═════ Extrait fourni ═════

1-1+1-1+1-1+... = 1/2
VSauce a sorti récemment une vidéo que je vois relativement circuler sur l’infini et le fait qu’on puisse compter au-delà de celui-ci. Beaucoup de gens ont du mal à assigner le concept de l’infinité et c’est tout à fait normal. En effet, l’infini distord de nombreuses règles qui amène parfois à des résultats… surprenants. Je me suis dit que j’allais aborder l’un d’eux dans cette rubrique math et il y a des chances pour que j’en fasse également une deuxième qui va s’appuyer sur la présentation d’aujourd’hui.
Avez-vous entendu parler du mathématicien italien Luigi Guido Grandi ? Si oui, c’est surement grâce à sa fameuse série éponyme. Nous sommes en 1703 et Grandi fait une grande analyse de la suite [math]S = \sum_{n=0}^{\infty}(-1)^n[/math] . Houlà, vous paniquez, plein de symboles mathématiques, ça a l’air compliqué. Bah en réalité, cela en a juste l’air. En fait, c’est l’addition 1,-1,1,-1,1,-1 infiniment. C’est juste une alternance de 1 et -1 qu’on additionne. Qu’est-ce que cette série a de spécial ?

═════ Bloc de données ═════

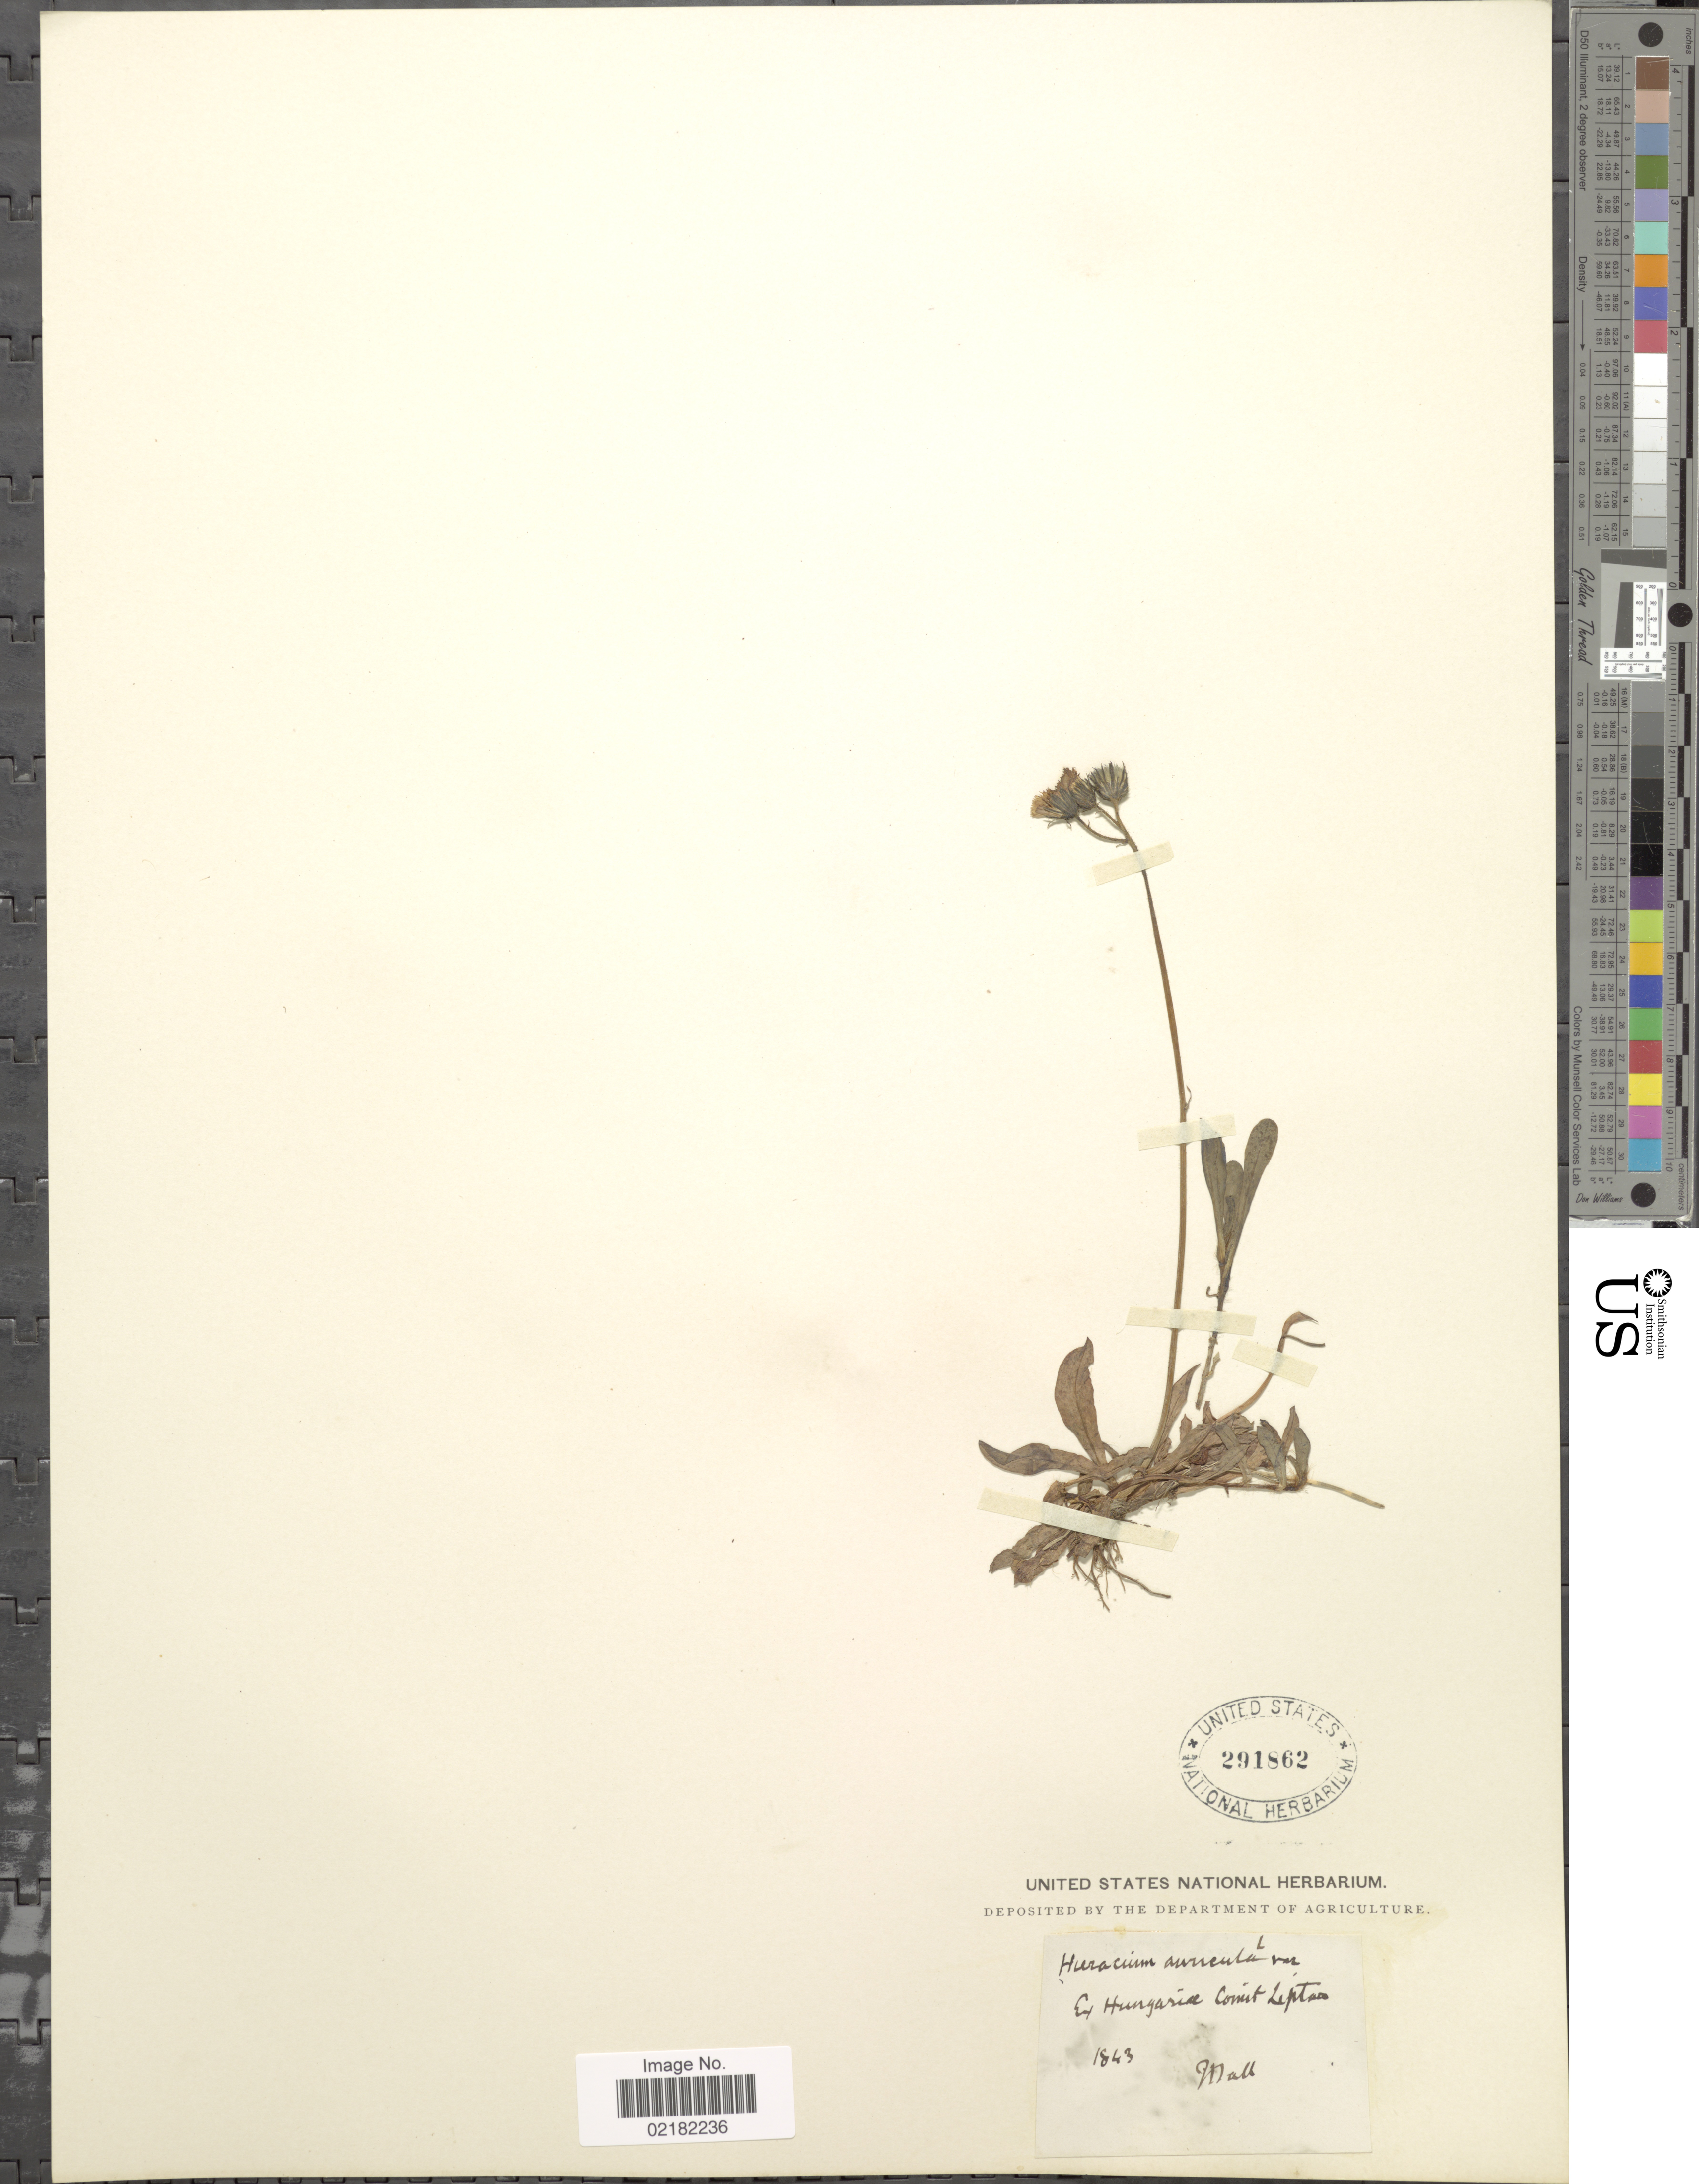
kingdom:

═════

## Série de tâches
1 - Pour chacune des affirmations (a) Grandi est un mathématicien italien, (b) Grandi analyse la série en 1703, (c) la série alterne les termes 1 et 2, indiquez si elle concorde avec l'extrait fourni. Répondez par oui ou non et citez les mots décisifs de l'extrait.
2 - Recopiez, dans l'ordre, toutes les phrases du paragraphe de l'extrait fourni qui commence par « VSauce a sorti ».
3 - D'après le titre de l'extrait fourni, quelle valeur donne la somme 1-1+1-1+1-1+... ?
Le matériel présenté n'intervient pas ici.

## Réponses complètes
1 -
(a) Oui : « du mathématicien italien Luigi Guido Grandi »
(b) Oui : « Nous sommes en 1703 et Grandi fait une grande analyse de la suite »
(c) Non : « C’est juste une alternance de 1 et -1 qu’on additionne. »

2 -
1. VSauce a sorti récemment une vidéo que je vois relativement circuler sur l’infini et le fait qu’on puisse compter au-delà de celui-ci.
2. Beaucoup de gens ont du mal à assigner le concept de l’infinité et c’est tout à fait normal.
3. En effet, l’infini distord de nombreuses règles qui amène parfois à des résultats… surprenants.
4. Je me suis dit que j’allais aborder l’un d’eux dans cette rubrique math et il y a des chances pour que j’en fasse également une deuxième qui va s’appuyer sur la présentation d’aujourd’hui.

3 - 1/2